In the training-settings text, update the stretch from "num_epoch is the" through "improve model efficiency." by putting "gradient-based optimization" wherever "gradient descent" appears.

## DOCUMENT TEXT
====

This is the number of neurons per layer (Num layers). The number of hidden units per layer in the neural network affects the model's ability to learn complex representations from the input data. More hidden units increase modeling capacity but require more data and computation. Models tested with more than 256 neurons (512 and 1024) gave good results initially but quickly overfitted and took too long to train. With 128 neurons, the agent learns very quickly but is limited in the number of actions it can learn.

10. num_epoch

3 - 6

num_epoch is the number of passes through the experience buffer during gradient descent. Lowering this value will ensure more stable updates at the cost of slower training. I use a value of 3 for normal training and 6 when I need to run tests and only training time matters.

Visualization of gradient descent, a commonly used optimization algorithm in machine learning and reinforcement learning.

11. Activation Function

ReLu

Normally, Unity does not offer to modify the activation function and uses the ReLu function (f(x)=max(0,x)).

ReLU (Rectified Linear Unit) f(x) = max(0, x)

ReLU is a simple and effective function, defined as the maximum between 0 and the input x. It helps mitigate the issues of exploding or vanishing gradients and introduces sparsity in the network, which can improve model efficiency.

Swish f(x) = x · sigmoid(x)

Swish is defined as the product of the input x and the sigmoid function of x. Swish is a smooth function, offering more stable gradients and can improve performance and convergence speed in certain learning contexts.

Advantages of Swish

  • Smoothness: Provides more stable gradients.
  • Performance: Can offer better performance than ReLU in some applications.
  • Flexibility: Better flexibility in learning complex relationships in the data.

Due to lack of time, I did not implement the Swish function (f(x)=x⋅sigmoid(x)) in the final version. However, I tested this function which seems to give good results and will likely pursue this direction in the future.

Rewards

The reward system in reinforcement learning involves awarding points (rewards) to an agent based on its actions. These rewards can be positive or negative. Positive rewards encourage actions that lead to desired outcomes, while negative rewards (penalties) discourage undesirable actions. The goal is to motivate the agent to maximize its cumulative gains over the long term by learning to choose the most beneficial actions and avoid harmful ones.

Speed * Direction

The main reward used in this project is to reward the agent when it moves at a specific speed in a specific direction. To do this, we take the velocity and the average vector of its body, which we multiply by its direction relative to the target. These two values being normalized, the agent scores 1 point if it moves at the right speed and in the right direction. This value is clamped to never become negative.

Acceleration of Walking Learning Speed

To accelerate the learning speed of walking, I added a coefficient in the speed x direction reward formula. This coefficient is as follows:

  • If both feet touch the ground simultaneously: 0.1
  • If neither foot touches the ground: -1
  • If only one foot touches the ground: 1
  • If the foot that does not touch the ground is different from the last foot forward: 5

This reward drastically reduces learning time, from 24 hours to an average of 2 hours.

====

## GIVEN INFORMATION
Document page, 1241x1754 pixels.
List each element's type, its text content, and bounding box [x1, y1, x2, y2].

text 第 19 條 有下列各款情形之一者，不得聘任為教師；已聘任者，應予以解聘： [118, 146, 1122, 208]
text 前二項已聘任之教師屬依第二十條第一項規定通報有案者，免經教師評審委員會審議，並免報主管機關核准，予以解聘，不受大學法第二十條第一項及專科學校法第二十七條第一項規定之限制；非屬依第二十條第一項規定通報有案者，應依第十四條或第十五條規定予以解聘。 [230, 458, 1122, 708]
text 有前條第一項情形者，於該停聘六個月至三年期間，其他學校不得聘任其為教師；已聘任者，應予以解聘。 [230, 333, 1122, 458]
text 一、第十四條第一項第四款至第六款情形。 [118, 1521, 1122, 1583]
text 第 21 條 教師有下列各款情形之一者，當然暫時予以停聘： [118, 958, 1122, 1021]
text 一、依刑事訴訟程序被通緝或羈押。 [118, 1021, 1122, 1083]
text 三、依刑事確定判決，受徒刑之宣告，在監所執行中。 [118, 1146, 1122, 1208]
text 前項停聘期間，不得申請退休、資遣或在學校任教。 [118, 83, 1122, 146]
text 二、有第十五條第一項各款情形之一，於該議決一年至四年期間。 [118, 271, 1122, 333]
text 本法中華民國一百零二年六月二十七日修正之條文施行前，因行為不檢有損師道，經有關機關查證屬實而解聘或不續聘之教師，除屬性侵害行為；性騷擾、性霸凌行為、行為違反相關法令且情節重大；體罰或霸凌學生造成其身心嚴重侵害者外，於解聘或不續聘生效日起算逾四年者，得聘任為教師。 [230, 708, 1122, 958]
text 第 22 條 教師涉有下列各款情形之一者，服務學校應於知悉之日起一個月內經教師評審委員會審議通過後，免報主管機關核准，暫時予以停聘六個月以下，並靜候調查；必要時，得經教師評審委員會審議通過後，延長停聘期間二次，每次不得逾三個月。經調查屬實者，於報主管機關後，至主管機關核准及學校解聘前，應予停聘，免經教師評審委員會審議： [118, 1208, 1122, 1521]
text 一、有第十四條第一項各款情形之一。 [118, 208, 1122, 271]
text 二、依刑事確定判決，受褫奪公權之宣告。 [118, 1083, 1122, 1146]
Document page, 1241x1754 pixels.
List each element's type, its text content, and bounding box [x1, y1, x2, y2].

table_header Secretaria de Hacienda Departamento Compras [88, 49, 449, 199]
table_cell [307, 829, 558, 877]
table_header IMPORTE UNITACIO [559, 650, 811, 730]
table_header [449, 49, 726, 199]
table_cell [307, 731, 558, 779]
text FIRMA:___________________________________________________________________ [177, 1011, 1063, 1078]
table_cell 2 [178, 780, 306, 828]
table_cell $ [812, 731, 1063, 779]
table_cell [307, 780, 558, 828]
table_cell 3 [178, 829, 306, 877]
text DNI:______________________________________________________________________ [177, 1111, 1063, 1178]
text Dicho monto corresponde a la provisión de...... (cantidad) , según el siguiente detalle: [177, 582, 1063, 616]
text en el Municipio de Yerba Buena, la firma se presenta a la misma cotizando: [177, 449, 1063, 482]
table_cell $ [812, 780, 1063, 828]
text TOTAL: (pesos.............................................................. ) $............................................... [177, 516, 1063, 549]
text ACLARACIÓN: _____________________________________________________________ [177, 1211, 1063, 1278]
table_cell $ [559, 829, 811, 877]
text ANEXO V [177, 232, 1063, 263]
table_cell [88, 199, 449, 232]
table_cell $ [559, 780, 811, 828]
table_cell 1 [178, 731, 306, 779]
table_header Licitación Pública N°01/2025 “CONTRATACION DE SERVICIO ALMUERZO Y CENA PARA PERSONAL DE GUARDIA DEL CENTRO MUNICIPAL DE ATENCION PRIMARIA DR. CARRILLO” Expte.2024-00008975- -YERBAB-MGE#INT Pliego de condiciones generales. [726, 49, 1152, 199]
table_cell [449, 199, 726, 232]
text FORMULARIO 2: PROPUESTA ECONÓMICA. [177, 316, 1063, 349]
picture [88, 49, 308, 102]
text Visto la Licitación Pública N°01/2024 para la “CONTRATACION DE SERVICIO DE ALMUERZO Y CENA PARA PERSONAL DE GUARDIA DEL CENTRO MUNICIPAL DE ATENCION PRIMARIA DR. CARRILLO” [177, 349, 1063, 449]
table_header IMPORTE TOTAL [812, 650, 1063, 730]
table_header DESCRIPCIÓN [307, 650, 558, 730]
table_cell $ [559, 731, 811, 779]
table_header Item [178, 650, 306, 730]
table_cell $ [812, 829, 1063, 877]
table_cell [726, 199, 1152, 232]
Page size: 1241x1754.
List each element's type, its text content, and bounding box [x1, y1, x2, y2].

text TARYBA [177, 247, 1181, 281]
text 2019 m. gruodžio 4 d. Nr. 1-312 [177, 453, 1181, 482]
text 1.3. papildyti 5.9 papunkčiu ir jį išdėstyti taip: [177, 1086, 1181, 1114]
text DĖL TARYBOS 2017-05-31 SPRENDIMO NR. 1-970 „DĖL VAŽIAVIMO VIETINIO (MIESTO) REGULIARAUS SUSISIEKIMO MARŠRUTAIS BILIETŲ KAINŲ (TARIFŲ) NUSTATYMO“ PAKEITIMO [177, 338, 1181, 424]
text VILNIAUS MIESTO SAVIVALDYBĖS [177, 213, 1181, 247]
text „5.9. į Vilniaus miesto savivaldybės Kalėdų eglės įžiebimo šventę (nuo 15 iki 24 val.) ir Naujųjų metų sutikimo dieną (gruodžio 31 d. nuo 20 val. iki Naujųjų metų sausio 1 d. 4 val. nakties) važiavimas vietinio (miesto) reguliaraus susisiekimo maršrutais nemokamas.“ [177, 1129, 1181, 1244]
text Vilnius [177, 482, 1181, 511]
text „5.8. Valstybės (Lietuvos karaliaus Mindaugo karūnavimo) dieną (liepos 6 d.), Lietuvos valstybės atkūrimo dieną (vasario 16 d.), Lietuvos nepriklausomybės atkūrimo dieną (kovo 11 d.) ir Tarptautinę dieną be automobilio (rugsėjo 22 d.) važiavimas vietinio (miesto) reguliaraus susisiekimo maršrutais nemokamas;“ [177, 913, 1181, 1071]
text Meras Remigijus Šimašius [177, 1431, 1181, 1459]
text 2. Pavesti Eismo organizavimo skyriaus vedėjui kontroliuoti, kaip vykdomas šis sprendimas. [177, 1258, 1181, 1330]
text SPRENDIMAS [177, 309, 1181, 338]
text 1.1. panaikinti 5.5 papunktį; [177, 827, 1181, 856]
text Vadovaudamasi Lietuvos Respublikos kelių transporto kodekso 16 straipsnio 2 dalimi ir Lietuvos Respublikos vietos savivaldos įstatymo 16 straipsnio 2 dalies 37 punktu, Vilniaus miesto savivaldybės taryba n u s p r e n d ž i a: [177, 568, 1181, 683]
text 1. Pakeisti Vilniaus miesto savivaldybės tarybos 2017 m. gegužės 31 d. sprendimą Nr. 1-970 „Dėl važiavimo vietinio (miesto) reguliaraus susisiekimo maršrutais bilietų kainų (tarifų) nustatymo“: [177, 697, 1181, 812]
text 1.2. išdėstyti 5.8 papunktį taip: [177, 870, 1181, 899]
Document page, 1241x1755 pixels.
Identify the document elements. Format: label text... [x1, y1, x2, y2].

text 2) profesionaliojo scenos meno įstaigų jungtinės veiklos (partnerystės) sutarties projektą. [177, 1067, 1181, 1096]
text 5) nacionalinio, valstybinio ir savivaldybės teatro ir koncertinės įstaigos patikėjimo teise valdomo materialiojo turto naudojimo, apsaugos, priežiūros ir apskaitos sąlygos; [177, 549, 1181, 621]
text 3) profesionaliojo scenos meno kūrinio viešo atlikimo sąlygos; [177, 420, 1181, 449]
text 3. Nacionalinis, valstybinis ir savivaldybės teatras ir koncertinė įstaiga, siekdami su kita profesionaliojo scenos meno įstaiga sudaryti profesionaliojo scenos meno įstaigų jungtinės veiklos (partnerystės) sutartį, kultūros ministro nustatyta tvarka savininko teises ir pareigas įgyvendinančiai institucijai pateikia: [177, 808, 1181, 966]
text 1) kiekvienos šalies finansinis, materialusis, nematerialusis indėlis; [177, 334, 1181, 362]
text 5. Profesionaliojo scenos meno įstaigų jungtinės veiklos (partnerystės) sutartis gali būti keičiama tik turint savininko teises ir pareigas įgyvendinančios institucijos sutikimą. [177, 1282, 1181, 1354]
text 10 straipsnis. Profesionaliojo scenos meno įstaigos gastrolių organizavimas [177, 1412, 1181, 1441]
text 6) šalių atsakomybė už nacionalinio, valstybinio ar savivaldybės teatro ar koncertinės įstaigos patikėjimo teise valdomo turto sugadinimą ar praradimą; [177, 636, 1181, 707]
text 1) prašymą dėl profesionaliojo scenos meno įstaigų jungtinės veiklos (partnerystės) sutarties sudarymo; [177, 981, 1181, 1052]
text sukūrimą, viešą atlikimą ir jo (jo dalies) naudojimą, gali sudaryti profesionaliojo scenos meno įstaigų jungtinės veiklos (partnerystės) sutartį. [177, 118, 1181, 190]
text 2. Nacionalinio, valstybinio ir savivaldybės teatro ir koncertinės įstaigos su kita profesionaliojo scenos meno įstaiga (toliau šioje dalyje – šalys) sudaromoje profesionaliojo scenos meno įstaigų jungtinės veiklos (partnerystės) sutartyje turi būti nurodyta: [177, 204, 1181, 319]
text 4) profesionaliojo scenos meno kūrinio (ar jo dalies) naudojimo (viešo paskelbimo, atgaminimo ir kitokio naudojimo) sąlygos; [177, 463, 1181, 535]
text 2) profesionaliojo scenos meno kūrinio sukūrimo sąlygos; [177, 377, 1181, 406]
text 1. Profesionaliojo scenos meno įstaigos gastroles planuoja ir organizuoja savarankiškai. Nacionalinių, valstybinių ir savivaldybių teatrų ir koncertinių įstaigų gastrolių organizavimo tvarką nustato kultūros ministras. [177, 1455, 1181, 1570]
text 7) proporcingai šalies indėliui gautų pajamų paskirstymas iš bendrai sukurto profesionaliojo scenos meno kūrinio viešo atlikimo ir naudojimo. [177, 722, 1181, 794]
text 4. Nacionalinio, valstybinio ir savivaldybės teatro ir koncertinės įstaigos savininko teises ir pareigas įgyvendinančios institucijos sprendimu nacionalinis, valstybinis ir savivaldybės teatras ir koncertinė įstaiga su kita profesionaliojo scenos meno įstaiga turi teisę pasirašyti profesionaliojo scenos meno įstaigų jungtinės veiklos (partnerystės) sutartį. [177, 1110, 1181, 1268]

====

## THE REPLY
num_epoch is the number of passes through the experience buffer during gradient-based optimization. Lowering this value will ensure more stable updates at the cost of slower training. I use a value of 3 for normal training and 6 when I need to run tests and only training time matters.

Visualization of gradient-based optimization, a commonly used optimization algorithm in machine learning and reinforcement learning.

11. Activation Function

ReLu

Normally, Unity does not offer to modify the activation function and uses the ReLu function (f(x)=max(0,x)).

ReLU (Rectified Linear Unit) f(x) = max(0, x)

ReLU is a simple and effective function, defined as the maximum between 0 and the input x. It helps mitigate the issues of exploding or vanishing gradients and introduces sparsity in the network, which can improve model efficiency.